Friday, June 4, 2010

But I thought I was in the Slums

It was our second day in Kenya, on my first trip there in 2006. We had visited the WEEP women living in Mathare Slum and had seen their project - sewing uniforms for the school children.

Then Mary, the social worker working with these women, said, “Let’s go into the slums. I want to show you one more home.” I looked at my partners and we all thought the same thing - aren’t we already in the slums! The next place we visited made the first ones look pretty chic, so I am sure that by some standards we were finally truly in the “slums”.

As we turned a corner, the concrete buildings suddenly faded away. Instead we were surrounded by sheets of plywood and pieces of corrugated tin, leaning together to form haphazard structures.

One young mother was brand-new to the WEEP program. Like the other women, she was trying desperately to raise her children on her own while she was battling AIDS. Her home, like the others, was perhaps ten foot by ten foot square. She had the customary Jiko stove near the door. There were two worn tattered chairs, with crocheted doilies on the arms and across the backs. A crate turned on its side served as a coffee table, another doily centered in the middle. The only other furnishing in the room was a bare mattress behind a thin sheet.

What made this home different was that the interior walls were lined in plastic. Because the outside walls were pieced together sheets of plywood with large holes scattered throughout.

The young mother was obviously proud of her home. She also was devoted to her children with the unyielding love only a mother can give. She had one concern though.

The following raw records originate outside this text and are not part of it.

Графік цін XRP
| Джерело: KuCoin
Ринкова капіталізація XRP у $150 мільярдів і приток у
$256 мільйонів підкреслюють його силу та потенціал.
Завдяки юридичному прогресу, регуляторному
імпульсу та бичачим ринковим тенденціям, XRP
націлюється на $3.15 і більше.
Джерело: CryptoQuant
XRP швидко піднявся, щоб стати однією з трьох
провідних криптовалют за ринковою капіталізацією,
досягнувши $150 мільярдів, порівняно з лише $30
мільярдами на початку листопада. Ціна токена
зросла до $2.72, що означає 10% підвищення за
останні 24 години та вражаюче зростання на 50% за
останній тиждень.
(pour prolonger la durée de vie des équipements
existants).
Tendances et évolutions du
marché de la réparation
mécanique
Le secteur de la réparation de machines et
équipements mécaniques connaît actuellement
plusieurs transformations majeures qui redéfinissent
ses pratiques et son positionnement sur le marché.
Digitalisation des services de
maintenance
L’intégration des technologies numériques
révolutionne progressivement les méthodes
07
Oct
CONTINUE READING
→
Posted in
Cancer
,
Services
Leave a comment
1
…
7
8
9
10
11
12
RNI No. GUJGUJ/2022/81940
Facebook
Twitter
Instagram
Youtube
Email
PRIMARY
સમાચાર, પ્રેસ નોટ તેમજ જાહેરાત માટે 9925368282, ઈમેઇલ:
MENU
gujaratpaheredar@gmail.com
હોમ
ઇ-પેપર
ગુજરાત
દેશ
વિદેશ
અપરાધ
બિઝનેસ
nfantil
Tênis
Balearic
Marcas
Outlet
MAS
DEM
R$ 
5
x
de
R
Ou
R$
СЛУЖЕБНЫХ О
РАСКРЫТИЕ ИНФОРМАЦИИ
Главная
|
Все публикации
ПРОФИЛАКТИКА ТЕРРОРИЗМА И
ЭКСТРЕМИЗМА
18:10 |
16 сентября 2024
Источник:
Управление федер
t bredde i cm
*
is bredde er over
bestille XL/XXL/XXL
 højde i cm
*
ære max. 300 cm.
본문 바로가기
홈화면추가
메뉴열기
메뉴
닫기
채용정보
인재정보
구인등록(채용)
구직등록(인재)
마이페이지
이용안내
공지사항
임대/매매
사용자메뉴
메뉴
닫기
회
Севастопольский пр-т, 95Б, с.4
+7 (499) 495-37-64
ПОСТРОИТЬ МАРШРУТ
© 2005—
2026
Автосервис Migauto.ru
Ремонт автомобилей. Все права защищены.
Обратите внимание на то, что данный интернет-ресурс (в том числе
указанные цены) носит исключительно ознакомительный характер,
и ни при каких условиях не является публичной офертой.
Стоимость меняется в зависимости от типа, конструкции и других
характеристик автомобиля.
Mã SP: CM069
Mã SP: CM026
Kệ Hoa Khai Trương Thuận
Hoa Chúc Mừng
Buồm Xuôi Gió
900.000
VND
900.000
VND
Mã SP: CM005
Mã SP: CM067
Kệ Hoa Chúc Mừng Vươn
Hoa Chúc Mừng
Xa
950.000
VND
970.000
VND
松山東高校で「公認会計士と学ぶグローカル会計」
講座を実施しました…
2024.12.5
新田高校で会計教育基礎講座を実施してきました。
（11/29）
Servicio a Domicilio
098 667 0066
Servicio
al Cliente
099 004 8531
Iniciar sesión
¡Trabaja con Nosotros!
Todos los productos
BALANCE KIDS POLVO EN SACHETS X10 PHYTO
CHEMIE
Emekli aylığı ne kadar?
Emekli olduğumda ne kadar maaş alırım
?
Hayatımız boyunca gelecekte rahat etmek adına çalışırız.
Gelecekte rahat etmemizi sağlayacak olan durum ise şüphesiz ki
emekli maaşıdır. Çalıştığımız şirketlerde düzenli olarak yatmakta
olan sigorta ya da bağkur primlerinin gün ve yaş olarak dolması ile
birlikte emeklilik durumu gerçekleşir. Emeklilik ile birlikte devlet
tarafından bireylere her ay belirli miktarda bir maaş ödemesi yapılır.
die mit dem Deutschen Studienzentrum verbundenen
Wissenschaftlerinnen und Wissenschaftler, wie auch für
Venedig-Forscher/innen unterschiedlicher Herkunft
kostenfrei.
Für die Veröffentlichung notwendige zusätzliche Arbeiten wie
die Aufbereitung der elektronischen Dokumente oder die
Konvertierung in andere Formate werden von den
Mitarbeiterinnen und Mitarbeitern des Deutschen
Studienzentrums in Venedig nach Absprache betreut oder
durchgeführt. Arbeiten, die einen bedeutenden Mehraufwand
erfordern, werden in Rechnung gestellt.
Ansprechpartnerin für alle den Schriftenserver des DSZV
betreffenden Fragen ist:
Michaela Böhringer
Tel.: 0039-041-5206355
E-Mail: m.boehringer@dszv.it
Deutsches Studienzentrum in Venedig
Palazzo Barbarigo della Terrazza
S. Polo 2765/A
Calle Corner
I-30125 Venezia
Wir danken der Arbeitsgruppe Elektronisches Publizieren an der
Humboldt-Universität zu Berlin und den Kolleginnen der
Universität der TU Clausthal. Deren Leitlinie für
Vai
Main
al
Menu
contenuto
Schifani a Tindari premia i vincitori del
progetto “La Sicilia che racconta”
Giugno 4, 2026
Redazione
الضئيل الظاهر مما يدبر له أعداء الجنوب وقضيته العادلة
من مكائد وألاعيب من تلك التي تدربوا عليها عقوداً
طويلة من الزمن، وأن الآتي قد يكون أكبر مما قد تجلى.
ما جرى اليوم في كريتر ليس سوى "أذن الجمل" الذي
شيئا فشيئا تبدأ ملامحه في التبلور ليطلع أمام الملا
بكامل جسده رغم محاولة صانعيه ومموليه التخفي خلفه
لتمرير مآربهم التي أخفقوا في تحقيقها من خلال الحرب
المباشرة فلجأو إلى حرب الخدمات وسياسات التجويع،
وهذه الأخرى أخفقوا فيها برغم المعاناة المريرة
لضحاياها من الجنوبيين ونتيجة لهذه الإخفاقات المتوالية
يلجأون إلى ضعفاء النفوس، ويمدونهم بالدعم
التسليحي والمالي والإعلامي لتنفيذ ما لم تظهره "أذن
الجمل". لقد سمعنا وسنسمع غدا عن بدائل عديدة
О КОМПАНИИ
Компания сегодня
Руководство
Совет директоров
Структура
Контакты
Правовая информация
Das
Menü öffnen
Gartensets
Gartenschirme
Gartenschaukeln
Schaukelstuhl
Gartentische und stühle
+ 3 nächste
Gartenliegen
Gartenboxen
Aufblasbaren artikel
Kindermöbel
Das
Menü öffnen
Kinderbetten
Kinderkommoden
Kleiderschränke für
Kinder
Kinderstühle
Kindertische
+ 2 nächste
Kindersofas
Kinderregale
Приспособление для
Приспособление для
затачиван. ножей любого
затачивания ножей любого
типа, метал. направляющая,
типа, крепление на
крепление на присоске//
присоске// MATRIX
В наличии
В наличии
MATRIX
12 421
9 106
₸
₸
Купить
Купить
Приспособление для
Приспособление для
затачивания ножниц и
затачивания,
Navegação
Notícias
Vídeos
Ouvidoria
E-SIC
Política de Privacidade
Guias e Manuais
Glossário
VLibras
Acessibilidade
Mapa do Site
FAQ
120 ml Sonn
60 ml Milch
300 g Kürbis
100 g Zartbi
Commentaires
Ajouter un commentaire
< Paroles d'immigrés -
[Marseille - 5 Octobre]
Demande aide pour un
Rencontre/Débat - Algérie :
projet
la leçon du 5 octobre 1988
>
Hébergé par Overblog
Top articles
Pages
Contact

Many people who have AIDS also have tuberculosis. The two diseases often go hand in hand, especially in those living in poverty. This woman was in that class. She knew that at night when her coughing was the worst that she shouldn’t be sleeping with her children. However, if they weren’t sleeping with her up on the bed, they had to sleep on the floor, where, with the many holes in the walls, rats would run through the house and over the tops of her children as they slept.

She didn’t tell us this so we would sorry for her or that we would be shocked, or even that she wanted anything done about it. She just wanted to know if it was better for her to cough on her kids at night or let the rats run over them.

We all looked at Vickie to see her response. Again, she told the woman what a nice home she had, and how pleased she was of her efforts. Then she turned to Mary and said, “Can you find her a new place to live by tomorrow?”